Dava konusu uyuşmazlık, ortak muris tarafından noterde düzenlenen vasiyetnamenin, geçerli olup olmadığı noktasında toplanmaktadır.
Dosyadaki yazılara, kararın dayandığı delillerle kanuni gerektirici sebeplere ve özellikle delillerin takdirinde bir isabetsizlik görülmemesine göre, sair temyiz itirazları yerinde değildir.
Ancak; TMK. nun 557. maddesinde vasiyetnamenin iptali sebepleri gösterilmiştir. Bu davada ileri sürülen sebepler TMK." nun 557.maddede gösterilenler yanında istem TMK." nun 542. maddesinde yer alan ve vasiyetnamenin varlığına hâkim hükmüne gerek kalmadan son veren hukuki işlemin bulunup bulunmadığının tesbitine ilişkindir.
TMK 557.maddesinde, vasiyetnamenin iptali sebepleri sınırlı olarak sayılmıştır. Bunlar; 1- Ehliyetsizlik, 2- Vasiyetnamenin yanılma, aldatma, korkutma veya zorlama sonucunda yapılmış olması, 3- Tasarrufun içeriğinin bağlandığı koşullar veya yüklemelerin hukuka veya ahlaka aykırı olması, 4- Tasarrufun kanunda öngörülen şekillere uyulmadan yapılış olması olarak dört tanedir.
Dosyada mevcut ve murisin düzenlemiş olduğu 16.3.2005 tarih ve 01829 yevmiye numaralı Keşan 23.Noterliği tarafından düzenlenmiş vasiyetnamenin incelenmesinden; vasiyetnamede "...ilgilinin okuryazar olmadığını bizzat tetkik ederek anladım(Kendisi gözlükleri yanında olmadığından okuyamadığını ifade etti.)..." şeklinde bir tespitin yapıldığı görülmüştür.
Türk Medeni Kanununun 535.maddesinin 1.fıkrasında "Mirasbırakının, vasiyetnameyi bizzat okuyamaz veya imzalamayamaz ise, memur iki tanığın önünde ona okur ve bunun üzerine mirasbırakan vasiyetnamenin son arzularını içerdiğini beyan eder." Aynı maddenin 2.fıkrasında ise "...Bu durumda tanıklar, hem mirasbırakanın beyanının kendi önlerinde yapıldığınıve onu tasarrufa ehil gördüklerini; hem vasiyetnamenin kendi önlerinde memur tarafından mirasbırakana okunduğunu ve onun vasiyetçinin son arzularını içerdiğini beyan ettiğini vasiyetnameye yazarak veya yazdırarak altını imzalarlar" şeklinde düzenleme getirildiği görülmüştür.
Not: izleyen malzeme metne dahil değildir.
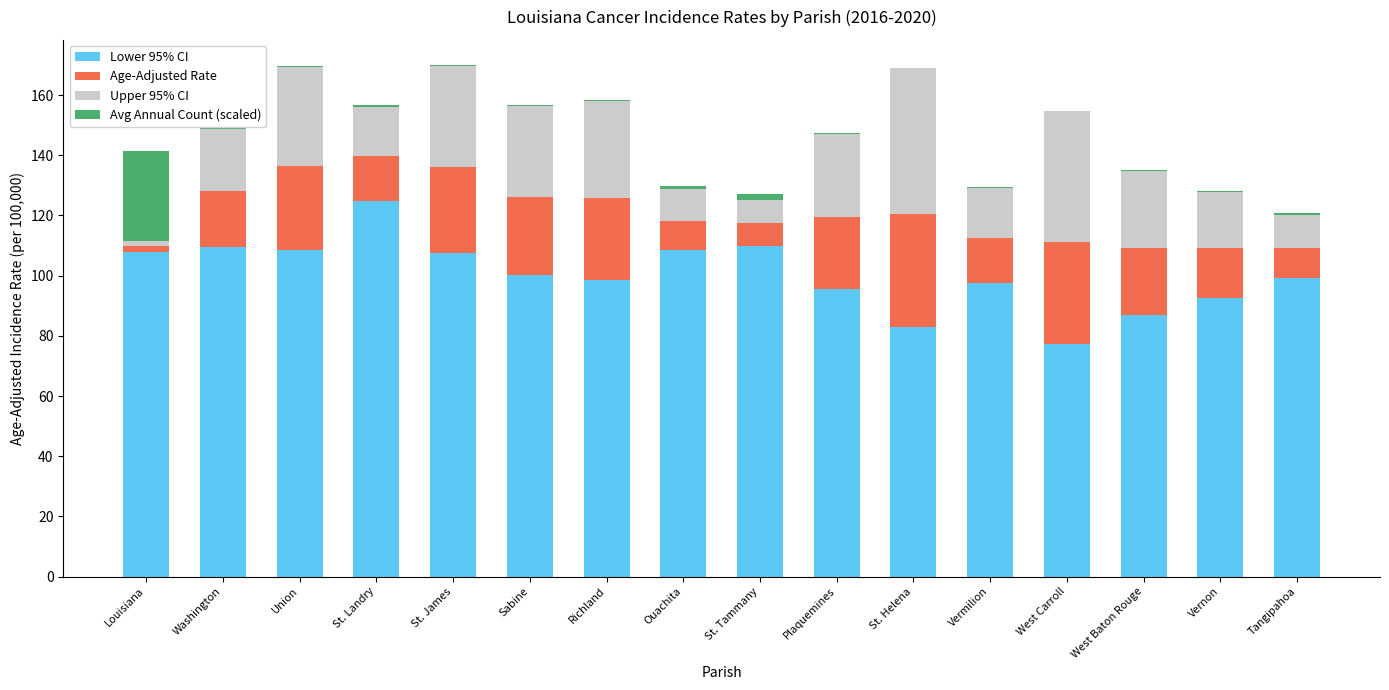

What are all the series names shown in the legend?

Lower 95% CI, Age-Adjusted Rate, Upper 95% CI, Avg Annual Count (scaled)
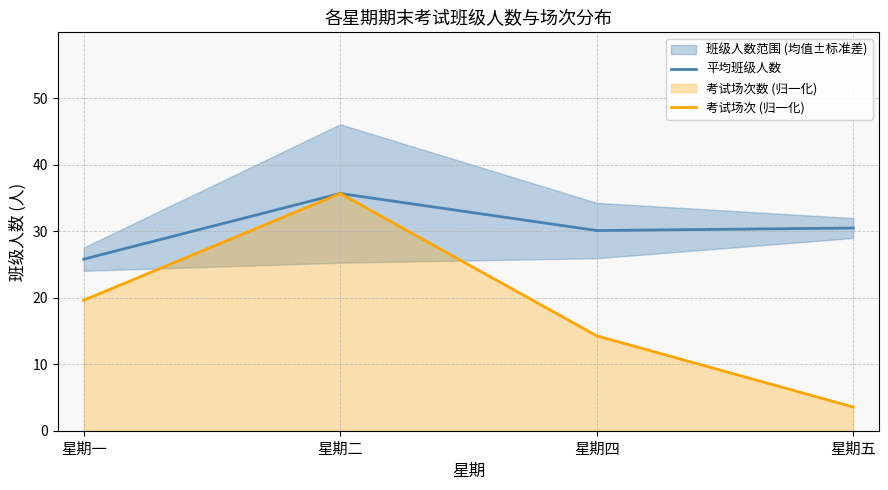

True or false: 考试场次 (归一化) and 平均班级人数 intersect in this chart.

False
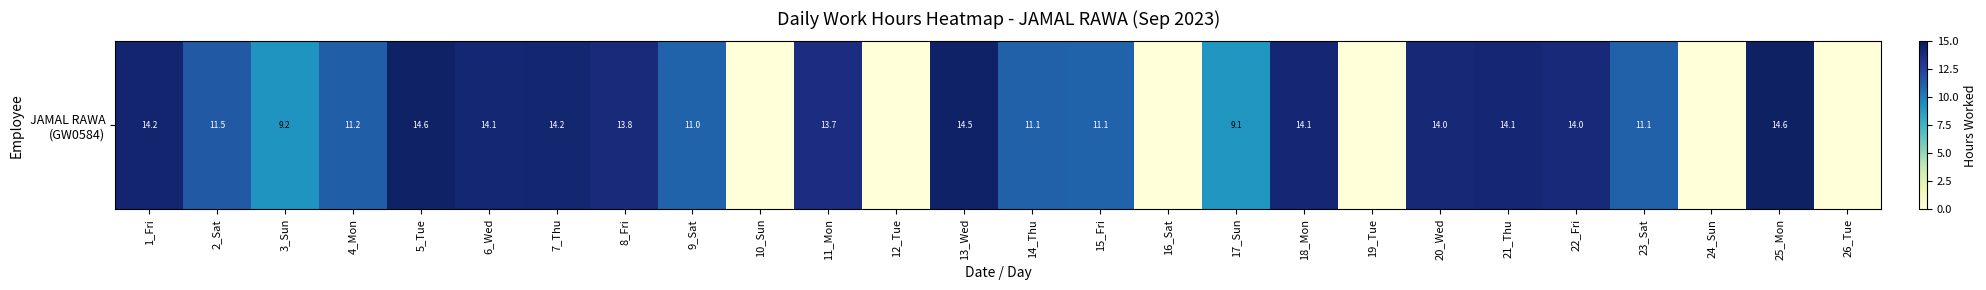

What is the greatest value displayed?

14.6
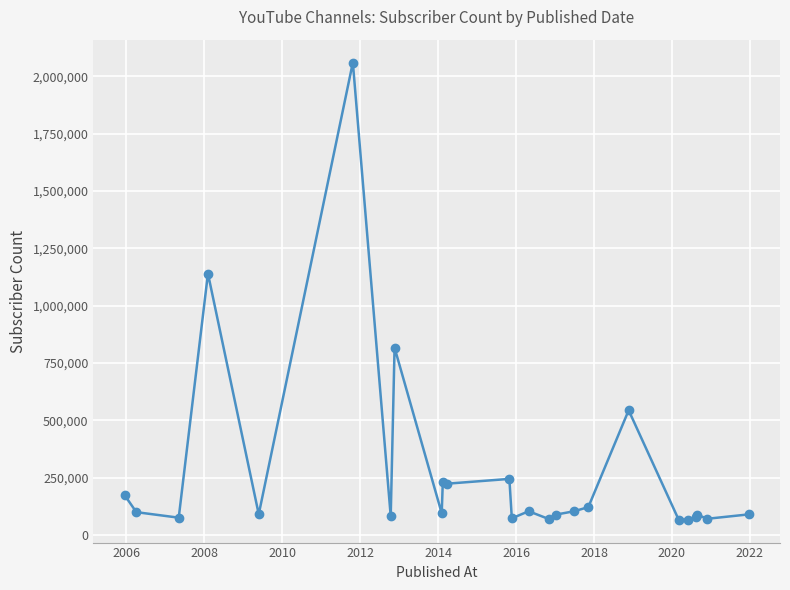

What is the smallest value displayed?

67000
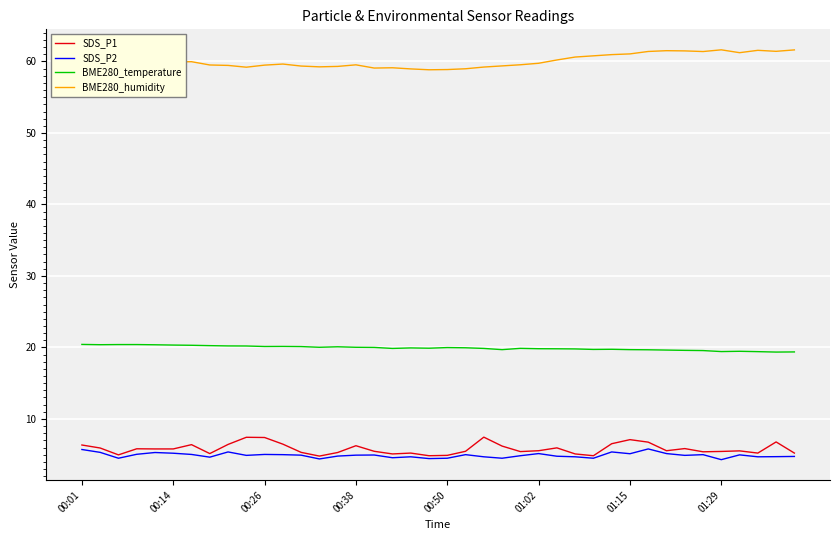

True or false: SDS_P2 has more than 0 points higher than both neighbors.

True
Bu durumda, 16.03.2005 tarih ve 01829 yevmiye numaralı Keşan 23. Noterliği tarafından düzenlenmiş vasiyetnamenin, okuma yazma bilmeyenler için geçerli şekil şartlarına havi şekilde düzenlenmesi gerekir.
Somut olayda, murisin 16.03.2005 tarih ve 01829 yevmiye numaralı Keşan 23. Noterliği tarafından düzenlenmiş resmi bir vasiyetname yaparak, son arzularını açık bir şekilde ifade ettiği görülmüştür.
Ne var ki; dava konu vasiyetnamenin incelenmesinden vasiyet tanıklarının, murisin beyanının kendi önlerinde yapıldığını vasiyetnameye yazdırıp, bu beyanlarını imzalanmadan vasiyetnamenin düzenlendiği ve bu itibarla 16.03.2005 tarih ve 01829 yevmiye numaralı Keşan 23. Noterliğinde düzenlenen vasiyetnamenin Medeni Kanunun 535/2 maddesinde açıklanan şekil şartlarını ihtiva etmemesi nedeniyle geçerli bulunmadığı görülmüştür.
Öyle ise mahkemece, bu ilke ve esaslar gözetilerek yapılacak yargılama neticesinde hasıl olacak sonuca göre bir karar verilmesi gerekirken, yanılgılı değerlendirme sonucu yazılı şekilde hüküm tesisi bozmayı gerektirmiştir.
SONUÇ: Yukarıda açıklanan esaslar gözönünde tutulmaksızın yazılı şekilde hüküm tesisi isabetsiz, temyiz itirazları bu nedenlerle yerinde olduğundan kabulü ile hükmün HUMK.nun 428.maddesi gereğince BOZULMASINA ve peşin alınan temyiz harcının istek halinde temyiz edene iadesine, 27.01.2015 tarihinde oybirliğiyle karar verildi.